» **PASSAGE PROVIDED**:
+===+
Contrary to popular belief, LaVeyan Satanism does not involve "devil worship" or worship of any deities. It is an atheistic philosophy that asserts that "each individual is his or her own god [and that] there is no room for any other god".[11] Adherents instead see the character of Satan as an archetype of pride, carnality, liberty, enlightenment, undefiled wisdom, and of a cosmos which Satanists perceive to be motivated by a "dark evolutionary force of entropy that permeates all of nature and provides the drive for survival and propagation inherent in all living things". He also serves as a conceptual framework and an external metaphorical projection of [the Satanists] highest personal potential. Satan (Hebrew: שָּׂטָן satan, meaning "adversary") is seen as a symbol of defiance to the conservatism of mainstream philosophical and religious currents, mainly the Abrahamic religions, that see this character as their antithesis.[12][13][14][15][16]

Additionally, Satanism involves the practice of magic, which encompasses two distinct forms; greater and lesser magic.[17] Greater magic is a form of ritual practice and is meant as a self-transformational psychodrama to focus one's emotional energy for a specific purpose.[18] Lesser magic is based on the laws of attraction and consists of using one's natural abilities to manipulate others.[19] LaVey wrote extensively on the subject of magic and ritual in his works The Satanic Rituals and The Satanic Witch.[20]



LaVeyan Satanists see Satan not as a literal entity but as a metaphorical symbol. According to Peter H. Gilmore, "The Church of Satan has chosen Satan as its primary symbol because in Hebrew it means adversary, opposer, one to accuse or question. We see ourselves as being these Satans; the adversaries, opposers and accusers of all spiritual belief systems that would try to hamper enjoyment of our life as a human being"[21]

In The Satanic Bible, LaVey describes Satan as an "allegorical personage", a "personification", and "...merely represent[ing] a force of nature—the powers of darkness which have been named just that because no religion has taken these forces out of darkness."[22]

"Satanism is not a white light religion; it is a religion of the flesh, the mundane, the carnal - all of which are ruled by Satan, the personification of the Left Hand Path."

In a 1986 interview with Walter Harrington of The Washington Post, regarding Satan, LaVey states:

"Satan signifies our love of the worldly and our rejection of the pallid, ineffectual image of Christ on the cross."
+===+
» **WRITTEN PROBLEM 1**:
According to the passage on LaVeyan Satanism, what two forms of magic does Satanism involve?

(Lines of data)
+===+
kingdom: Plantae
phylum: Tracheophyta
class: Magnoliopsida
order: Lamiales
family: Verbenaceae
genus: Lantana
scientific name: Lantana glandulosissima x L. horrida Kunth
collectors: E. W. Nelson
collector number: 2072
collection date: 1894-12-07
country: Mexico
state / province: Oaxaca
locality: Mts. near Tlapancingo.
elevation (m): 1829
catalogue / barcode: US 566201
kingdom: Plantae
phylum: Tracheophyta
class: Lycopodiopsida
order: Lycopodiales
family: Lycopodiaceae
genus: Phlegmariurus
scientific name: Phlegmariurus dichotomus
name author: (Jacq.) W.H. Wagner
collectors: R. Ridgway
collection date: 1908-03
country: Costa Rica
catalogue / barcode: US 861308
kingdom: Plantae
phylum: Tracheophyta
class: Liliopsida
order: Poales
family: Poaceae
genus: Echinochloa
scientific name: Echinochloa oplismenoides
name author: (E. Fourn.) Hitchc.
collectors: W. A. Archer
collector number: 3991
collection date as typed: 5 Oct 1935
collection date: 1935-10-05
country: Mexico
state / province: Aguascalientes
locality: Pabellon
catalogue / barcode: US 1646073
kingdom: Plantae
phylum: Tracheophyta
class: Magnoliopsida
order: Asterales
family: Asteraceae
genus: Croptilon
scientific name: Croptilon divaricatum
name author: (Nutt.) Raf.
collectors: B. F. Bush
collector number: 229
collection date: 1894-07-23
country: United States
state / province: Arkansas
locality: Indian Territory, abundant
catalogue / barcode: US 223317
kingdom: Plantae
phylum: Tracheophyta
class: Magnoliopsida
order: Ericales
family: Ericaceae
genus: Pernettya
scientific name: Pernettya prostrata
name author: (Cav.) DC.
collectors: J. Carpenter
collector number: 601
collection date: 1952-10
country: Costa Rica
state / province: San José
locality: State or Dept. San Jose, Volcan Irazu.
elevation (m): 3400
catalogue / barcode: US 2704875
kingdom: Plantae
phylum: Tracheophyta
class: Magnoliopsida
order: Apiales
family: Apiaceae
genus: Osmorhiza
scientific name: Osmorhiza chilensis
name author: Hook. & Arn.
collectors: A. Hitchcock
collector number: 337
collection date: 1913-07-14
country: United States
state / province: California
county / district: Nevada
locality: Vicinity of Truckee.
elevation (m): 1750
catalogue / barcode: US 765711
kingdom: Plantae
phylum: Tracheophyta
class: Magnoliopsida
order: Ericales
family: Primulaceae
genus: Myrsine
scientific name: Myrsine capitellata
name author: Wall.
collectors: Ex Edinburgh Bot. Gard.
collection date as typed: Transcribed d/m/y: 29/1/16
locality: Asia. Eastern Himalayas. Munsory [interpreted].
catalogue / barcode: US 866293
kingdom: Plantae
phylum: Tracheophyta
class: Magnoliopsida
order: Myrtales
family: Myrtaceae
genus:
+===+
» **WRITTEN PROBLEM 2**:
Update the lines of data from the line containing "scientific name: Osmorhiza chilensis" through the end of the records, replacing "locality" with "site" and leaving everything else unchanged. Return only those lines.

» **WRITTEN SOLUTION 1**:
Greater magic and lesser magic.

» **WRITTEN SOLUTION 2**:
scientific name: Osmorhiza chilensis
name author: Hook. & Arn.
collectors: A. Hitchcock
collector number: 337
collection date: 1913-07-14
country: United States
state / province: California
county / district: Nevada
site: Vicinity of Truckee.
elevation (m): 1750
catalogue / barcode: US 765711
kingdom: Plantae
phylum: Tracheophyta
class: Magnoliopsida
order: Ericales
family: Primulaceae
genus: Myrsine
scientific name: Myrsine capitellata
name author: Wall.
collectors: Ex Edinburgh Bot. Gard.
collection date as typed: Transcribed d/m/y: 29/1/16
site: Asia. Eastern Himalayas. Munsory [interpreted].
catalogue / barcode: US 866293
kingdom: Plantae
phylum: Tracheophyta
class: Magnoliopsida
order: Myrtales
family: Myrtaceae
genus:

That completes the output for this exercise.